During her DPhil Young was based at the Nuffield Department of Medicine, working with the Modernising Medicine Microbiology group and researching genetic factors determining the virulence of Staphylococcus aureus bacteria.

Most strains of S. aureus bacteria act as commensal members of the natural human microbiome, causing neither benefit nor harm. But some can lead to infections that are transmissible from one person to another.

Young’s research saw her look for associations between the virulence of strains and their genomes. Understanding the genetic basis of bacterial virulence in this way opens the door to preventing infection through developing vaccines, she said.

Among her findings is a single bacterial toxin which is critical to the development of pyomyositis, a soft tissue infection resulting in an abscess.

Young explained that a hope shared by many doctors is that pathogen genome sequencing will deliver benefits directly to patients. “This will require us to translate sequencing from being a research tool, or the province of specialist reference laboratories, and into the routine clinical laboratory,” she added.
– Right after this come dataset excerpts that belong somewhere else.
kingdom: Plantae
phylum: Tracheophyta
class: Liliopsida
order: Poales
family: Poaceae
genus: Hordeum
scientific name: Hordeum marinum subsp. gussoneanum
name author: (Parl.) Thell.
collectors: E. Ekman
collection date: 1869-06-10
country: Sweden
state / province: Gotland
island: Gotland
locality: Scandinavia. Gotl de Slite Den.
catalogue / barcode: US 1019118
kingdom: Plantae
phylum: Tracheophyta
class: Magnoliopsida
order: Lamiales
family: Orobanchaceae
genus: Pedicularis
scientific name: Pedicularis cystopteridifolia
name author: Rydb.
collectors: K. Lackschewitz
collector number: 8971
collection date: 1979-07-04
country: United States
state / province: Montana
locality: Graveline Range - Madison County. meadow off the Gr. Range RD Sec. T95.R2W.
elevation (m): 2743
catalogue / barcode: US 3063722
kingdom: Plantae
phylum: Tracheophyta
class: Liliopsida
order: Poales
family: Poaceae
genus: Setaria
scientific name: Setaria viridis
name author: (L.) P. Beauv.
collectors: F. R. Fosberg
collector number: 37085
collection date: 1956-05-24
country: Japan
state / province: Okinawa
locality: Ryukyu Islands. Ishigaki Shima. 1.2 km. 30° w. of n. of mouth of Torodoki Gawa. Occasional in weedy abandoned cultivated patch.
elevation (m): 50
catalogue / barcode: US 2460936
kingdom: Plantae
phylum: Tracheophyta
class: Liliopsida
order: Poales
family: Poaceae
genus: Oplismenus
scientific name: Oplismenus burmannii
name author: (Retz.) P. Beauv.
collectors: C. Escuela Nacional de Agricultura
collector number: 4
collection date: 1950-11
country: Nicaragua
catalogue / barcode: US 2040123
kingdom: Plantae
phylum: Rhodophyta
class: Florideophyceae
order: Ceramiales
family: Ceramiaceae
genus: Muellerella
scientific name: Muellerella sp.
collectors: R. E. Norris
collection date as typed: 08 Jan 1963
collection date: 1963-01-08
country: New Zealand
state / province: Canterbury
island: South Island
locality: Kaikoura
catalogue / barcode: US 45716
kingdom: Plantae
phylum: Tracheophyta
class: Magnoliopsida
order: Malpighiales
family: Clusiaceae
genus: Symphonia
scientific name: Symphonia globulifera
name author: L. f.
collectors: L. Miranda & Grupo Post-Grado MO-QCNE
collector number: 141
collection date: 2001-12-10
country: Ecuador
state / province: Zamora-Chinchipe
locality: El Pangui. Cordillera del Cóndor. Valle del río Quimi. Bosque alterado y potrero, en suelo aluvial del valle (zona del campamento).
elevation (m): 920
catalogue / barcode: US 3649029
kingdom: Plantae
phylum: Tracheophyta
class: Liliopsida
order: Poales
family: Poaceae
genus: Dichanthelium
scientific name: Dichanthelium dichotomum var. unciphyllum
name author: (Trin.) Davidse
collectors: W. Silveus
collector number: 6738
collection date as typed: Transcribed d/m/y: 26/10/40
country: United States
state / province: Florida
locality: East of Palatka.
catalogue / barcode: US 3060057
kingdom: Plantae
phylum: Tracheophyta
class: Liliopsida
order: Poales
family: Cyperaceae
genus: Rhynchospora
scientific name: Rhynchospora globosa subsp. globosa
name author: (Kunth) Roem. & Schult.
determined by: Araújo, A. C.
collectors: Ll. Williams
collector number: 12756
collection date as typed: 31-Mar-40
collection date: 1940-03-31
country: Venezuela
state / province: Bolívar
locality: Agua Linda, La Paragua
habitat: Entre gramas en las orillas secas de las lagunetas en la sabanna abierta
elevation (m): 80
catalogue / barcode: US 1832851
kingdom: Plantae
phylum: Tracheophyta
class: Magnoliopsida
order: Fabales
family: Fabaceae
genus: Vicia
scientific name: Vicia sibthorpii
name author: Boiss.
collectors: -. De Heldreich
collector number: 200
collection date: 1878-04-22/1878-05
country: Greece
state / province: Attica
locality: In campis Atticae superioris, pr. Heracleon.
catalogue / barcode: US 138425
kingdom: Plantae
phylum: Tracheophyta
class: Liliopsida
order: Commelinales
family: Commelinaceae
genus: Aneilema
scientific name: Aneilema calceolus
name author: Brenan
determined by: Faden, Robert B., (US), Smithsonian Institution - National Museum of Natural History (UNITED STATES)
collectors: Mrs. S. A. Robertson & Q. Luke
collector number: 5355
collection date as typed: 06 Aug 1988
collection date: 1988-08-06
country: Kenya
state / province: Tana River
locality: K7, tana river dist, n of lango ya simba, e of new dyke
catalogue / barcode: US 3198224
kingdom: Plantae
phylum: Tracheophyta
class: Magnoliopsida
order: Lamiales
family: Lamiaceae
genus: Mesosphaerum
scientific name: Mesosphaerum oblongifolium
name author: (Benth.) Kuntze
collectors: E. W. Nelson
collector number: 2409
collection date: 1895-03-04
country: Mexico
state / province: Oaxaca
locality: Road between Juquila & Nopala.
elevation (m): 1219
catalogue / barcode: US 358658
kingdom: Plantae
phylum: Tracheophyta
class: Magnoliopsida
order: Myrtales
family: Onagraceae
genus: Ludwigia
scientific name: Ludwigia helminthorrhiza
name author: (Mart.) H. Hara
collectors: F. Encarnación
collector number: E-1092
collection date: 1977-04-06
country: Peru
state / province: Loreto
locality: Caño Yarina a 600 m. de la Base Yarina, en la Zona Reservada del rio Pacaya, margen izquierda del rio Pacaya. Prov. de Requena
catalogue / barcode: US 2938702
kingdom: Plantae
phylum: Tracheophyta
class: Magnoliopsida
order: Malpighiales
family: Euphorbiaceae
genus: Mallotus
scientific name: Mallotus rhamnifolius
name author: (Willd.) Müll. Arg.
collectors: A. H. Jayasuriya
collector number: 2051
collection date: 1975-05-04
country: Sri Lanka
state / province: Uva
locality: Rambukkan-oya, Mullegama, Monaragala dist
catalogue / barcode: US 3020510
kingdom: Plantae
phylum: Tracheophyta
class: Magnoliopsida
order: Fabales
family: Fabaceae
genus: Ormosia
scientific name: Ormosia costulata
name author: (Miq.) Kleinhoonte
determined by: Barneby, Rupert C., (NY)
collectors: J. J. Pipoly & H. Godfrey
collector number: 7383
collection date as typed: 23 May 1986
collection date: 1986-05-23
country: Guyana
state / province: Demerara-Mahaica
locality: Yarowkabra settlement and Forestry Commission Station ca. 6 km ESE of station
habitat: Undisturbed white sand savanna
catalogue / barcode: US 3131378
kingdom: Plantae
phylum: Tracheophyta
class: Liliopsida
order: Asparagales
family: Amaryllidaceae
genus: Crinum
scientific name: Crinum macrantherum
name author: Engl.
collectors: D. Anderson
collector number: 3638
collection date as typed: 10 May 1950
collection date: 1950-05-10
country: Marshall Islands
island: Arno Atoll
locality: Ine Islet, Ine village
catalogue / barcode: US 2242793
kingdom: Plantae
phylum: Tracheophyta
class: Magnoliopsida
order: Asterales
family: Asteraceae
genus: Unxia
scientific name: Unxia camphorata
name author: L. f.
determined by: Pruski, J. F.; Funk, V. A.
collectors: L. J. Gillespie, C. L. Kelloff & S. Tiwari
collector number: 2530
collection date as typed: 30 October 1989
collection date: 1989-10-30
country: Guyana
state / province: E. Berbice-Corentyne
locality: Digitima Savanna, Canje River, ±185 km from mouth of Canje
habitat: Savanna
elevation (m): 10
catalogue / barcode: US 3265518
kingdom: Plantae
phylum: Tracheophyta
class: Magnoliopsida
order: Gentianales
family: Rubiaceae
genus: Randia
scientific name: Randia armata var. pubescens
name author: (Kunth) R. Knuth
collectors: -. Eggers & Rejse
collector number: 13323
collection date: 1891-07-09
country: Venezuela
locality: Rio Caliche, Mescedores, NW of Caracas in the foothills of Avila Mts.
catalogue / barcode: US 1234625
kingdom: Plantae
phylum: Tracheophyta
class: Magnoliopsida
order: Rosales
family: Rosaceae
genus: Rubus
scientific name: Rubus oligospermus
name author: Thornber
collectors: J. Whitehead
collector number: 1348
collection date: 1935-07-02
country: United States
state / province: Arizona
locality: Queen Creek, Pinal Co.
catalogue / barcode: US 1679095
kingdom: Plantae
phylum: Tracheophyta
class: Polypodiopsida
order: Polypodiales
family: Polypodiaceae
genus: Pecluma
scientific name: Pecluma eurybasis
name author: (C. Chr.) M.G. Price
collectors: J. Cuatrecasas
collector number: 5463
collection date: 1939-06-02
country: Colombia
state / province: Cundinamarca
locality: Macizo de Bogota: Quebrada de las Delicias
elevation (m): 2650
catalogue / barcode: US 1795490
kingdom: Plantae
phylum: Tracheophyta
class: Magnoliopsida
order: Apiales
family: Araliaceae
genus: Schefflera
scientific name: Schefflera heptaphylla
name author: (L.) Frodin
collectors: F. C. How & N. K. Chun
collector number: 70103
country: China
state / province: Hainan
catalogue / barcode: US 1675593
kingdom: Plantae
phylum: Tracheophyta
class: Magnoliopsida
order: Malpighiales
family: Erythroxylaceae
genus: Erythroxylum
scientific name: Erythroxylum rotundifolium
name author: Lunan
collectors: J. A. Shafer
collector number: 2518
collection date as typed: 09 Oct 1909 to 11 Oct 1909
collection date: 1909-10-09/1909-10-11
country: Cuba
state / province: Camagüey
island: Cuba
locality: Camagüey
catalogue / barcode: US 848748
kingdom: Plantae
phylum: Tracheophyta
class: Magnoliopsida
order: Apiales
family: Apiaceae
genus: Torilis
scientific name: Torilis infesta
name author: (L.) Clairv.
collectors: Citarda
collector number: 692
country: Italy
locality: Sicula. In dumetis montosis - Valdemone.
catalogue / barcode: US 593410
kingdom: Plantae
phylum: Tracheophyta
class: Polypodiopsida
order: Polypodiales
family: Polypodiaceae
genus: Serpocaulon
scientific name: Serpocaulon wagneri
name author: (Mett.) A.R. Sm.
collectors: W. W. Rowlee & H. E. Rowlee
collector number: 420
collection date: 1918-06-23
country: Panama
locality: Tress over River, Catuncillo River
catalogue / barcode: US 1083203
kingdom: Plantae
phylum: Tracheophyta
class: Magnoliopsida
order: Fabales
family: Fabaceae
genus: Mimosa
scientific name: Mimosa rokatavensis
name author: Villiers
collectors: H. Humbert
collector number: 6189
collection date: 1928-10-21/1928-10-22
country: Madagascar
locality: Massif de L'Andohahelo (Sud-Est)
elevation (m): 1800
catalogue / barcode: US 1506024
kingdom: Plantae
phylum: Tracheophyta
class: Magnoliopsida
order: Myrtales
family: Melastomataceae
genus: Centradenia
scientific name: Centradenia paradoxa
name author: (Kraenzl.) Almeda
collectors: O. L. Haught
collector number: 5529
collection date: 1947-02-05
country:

Introducing genome sequencing to clinical settings would allow doctors to offer same-day diagnoses of infections and to gauge their virulence and also the presence of antibiotic resistance.

Alongside her new role at Oriel College, Young is a Consultant in Infection at Oxford University Hospitals NHS Foundation Trust. She is also now an Honorary Researcher at the Nuffield Department of Medicine.

During the Covid-19 pandemic, surveillance of variants was done at Oxford University Hospitals using state-of-the-art tools and techniques.

Meanwhile, at the Nuffield Department of Medicine, Young conducted research to help guide public health policy.

She and her colleagues compared the policy that all students identified as contacts should isolate for ten days with the alternative that students should test daily for Covid-19 using lateral flow tests, isolating only when testing positive for the virus.

Finding that there was no evidence of a higher infection rate in schools when using lateral flow tests to release students from isolation, and that the number of contacts who went on to test positive for Covid-19 was only around two per cent, they concluded that implementing the alternative policy was a safe way to minimise disruption to education while controlling the spread of the virus.

Currently, at Oxford University Hospitals’ Bone Infection Unit, Young is looking to improve diagnoses and treatments of bone and joint infections.

The Bone Infection Unit is a national specialist unit dedicated to researching and treating all aspects of bone or joint infections, and the bacteria that cause bone or joint infections exhibit considerable variability, with the infections that result from some being especially challenging to treat.

Young is interested in understanding what traits certain strains of bacteria have that makes them “sticky” and intractable with the aim of informing the development of new treatments.